PROBLEM TO SOLVE - In the article on New York's Rockefeller Drug Laws, reproduce word for word the stretch from "By gabriel sayegh" through "the country today.".

Published in The Fortune News, the newsletter of The Fortune Society, February 2010.

By gabriel sayegh
New York’s draconian Rockefeller Drug Laws were finally overhauled in April 2009, in the culmination of an extensive, multi-year campaign for real reform. The reforms include: eliminating mandatory prison terms in most (but not all) drug cases; reducing sentences; expanding drug treatment, social services and alternatives to incarceration; and resentencing (and potentially releasing) nearly 1,200 people currently incarcerated for low-level drug offenses. What do these changes mean for drug and criminal justice policy in New York and the nation? This is the key question facing advocates around the country today.
Enacted in 1973 – just a few years after President Richard Nixon declared a “war on drugs” – the Rockefeller Drug Laws marked a national shift towards a criminal justice approach to drug policy. The laws required long mandatory minimum prison sentences; even those convicted of first time, nonviolent drug offenses faced the prospect of life in prison. The laws drove an unprecedented explosion of the prison population. In 1973, out of a total prison population of approximately 13,000 individuals incarcerated in 32 New York prisons, fewer than 1,500 were incarcerated for drug offenses. By 2000, the state’s prison population had ballooned to nearly 70,000 people, over 20,000 of whom were incarcerated under the Rockefeller Laws. New York built 38 new prisons in rural upstate areas to warehouse all the new prisoners as funding for mass incarceration skyrocketed, while funding for community and health-based services to address drug use and dependency was strictly cut back or eliminated.

EXTRACTED INFORMATION -
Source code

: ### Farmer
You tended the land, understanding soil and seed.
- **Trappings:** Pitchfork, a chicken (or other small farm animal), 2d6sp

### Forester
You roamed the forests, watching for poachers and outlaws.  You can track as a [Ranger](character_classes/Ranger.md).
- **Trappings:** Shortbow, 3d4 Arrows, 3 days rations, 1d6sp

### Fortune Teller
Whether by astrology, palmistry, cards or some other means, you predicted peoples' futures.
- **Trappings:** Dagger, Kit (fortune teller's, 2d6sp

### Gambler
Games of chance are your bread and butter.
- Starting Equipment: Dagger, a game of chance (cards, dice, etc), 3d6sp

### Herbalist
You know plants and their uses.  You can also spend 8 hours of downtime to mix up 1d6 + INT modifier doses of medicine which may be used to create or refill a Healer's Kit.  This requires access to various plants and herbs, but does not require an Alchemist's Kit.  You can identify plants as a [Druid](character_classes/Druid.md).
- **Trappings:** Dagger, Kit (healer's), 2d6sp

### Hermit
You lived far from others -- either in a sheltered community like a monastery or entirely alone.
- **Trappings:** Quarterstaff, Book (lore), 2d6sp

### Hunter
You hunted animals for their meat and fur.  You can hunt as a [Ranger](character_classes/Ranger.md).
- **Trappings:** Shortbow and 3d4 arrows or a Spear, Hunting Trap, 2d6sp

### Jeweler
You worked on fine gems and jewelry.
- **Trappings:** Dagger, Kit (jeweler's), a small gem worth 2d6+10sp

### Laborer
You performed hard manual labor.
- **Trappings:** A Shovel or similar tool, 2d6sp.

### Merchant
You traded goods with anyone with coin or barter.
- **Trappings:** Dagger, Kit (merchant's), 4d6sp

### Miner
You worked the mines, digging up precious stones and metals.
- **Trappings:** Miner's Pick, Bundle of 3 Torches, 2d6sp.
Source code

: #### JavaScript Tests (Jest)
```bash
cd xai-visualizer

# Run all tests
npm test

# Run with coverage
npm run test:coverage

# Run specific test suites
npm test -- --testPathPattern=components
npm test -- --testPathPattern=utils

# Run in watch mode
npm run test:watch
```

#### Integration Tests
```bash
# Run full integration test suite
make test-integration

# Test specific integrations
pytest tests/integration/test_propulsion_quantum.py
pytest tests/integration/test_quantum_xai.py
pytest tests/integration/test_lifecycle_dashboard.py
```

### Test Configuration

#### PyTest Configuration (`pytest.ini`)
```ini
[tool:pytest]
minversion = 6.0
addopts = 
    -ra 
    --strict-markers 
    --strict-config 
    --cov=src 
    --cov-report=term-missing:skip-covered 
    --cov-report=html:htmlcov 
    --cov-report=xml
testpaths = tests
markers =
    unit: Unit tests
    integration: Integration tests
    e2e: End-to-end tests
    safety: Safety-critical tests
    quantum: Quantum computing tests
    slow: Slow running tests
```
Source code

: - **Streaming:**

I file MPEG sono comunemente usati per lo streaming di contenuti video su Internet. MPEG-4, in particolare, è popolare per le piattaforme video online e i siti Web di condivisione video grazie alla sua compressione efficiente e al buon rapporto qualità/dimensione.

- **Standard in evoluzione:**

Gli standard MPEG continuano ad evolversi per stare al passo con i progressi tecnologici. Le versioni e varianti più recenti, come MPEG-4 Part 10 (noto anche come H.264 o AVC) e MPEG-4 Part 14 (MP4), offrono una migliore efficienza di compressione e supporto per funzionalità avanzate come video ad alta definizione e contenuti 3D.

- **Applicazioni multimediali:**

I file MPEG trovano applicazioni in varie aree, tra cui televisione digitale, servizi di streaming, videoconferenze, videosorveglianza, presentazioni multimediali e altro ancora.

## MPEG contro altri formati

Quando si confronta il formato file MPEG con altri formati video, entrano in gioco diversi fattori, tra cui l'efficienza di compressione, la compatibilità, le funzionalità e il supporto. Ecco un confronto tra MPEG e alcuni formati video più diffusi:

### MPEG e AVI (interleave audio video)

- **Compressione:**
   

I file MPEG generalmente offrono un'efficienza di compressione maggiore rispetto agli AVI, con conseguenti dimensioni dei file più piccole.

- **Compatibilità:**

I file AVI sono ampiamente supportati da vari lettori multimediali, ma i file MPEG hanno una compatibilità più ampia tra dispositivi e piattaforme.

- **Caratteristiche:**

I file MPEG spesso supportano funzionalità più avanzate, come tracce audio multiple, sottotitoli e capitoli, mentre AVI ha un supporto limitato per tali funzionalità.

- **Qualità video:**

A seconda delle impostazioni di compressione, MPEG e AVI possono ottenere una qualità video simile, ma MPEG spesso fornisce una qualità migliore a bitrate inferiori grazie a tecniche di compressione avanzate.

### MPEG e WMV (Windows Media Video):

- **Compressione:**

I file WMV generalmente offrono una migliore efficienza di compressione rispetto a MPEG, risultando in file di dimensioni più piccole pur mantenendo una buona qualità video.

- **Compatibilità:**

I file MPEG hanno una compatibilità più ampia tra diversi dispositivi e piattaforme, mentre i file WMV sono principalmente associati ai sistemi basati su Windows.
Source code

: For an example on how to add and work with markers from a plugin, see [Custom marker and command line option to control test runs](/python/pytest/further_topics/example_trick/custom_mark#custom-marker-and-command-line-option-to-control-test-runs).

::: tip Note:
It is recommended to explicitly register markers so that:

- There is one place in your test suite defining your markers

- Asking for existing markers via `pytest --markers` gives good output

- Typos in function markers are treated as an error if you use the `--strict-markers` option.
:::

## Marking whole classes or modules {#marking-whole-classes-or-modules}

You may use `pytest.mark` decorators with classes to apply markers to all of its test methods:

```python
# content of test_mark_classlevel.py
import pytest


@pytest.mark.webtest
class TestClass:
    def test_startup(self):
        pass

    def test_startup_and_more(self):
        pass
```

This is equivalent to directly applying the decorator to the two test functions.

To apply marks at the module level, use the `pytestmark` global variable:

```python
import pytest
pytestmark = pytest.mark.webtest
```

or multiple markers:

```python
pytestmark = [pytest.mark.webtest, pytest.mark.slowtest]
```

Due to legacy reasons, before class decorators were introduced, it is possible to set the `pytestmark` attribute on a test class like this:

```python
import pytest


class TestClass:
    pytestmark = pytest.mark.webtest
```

PROBLEM SOLUTION -
By gabriel sayegh
New York’s draconian Rockefeller Drug Laws were finally overhauled in April 2009, in the culmination of an extensive, multi-year campaign for real reform. The reforms include: eliminating mandatory prison terms in most (but not all) drug cases; reducing sentences; expanding drug treatment, social services and alternatives to incarceration; and resentencing (and potentially releasing) nearly 1,200 people currently incarcerated for low-level drug offenses. What do these changes mean for drug and criminal justice policy in New York and the nation? This is the key question facing advocates around the country today.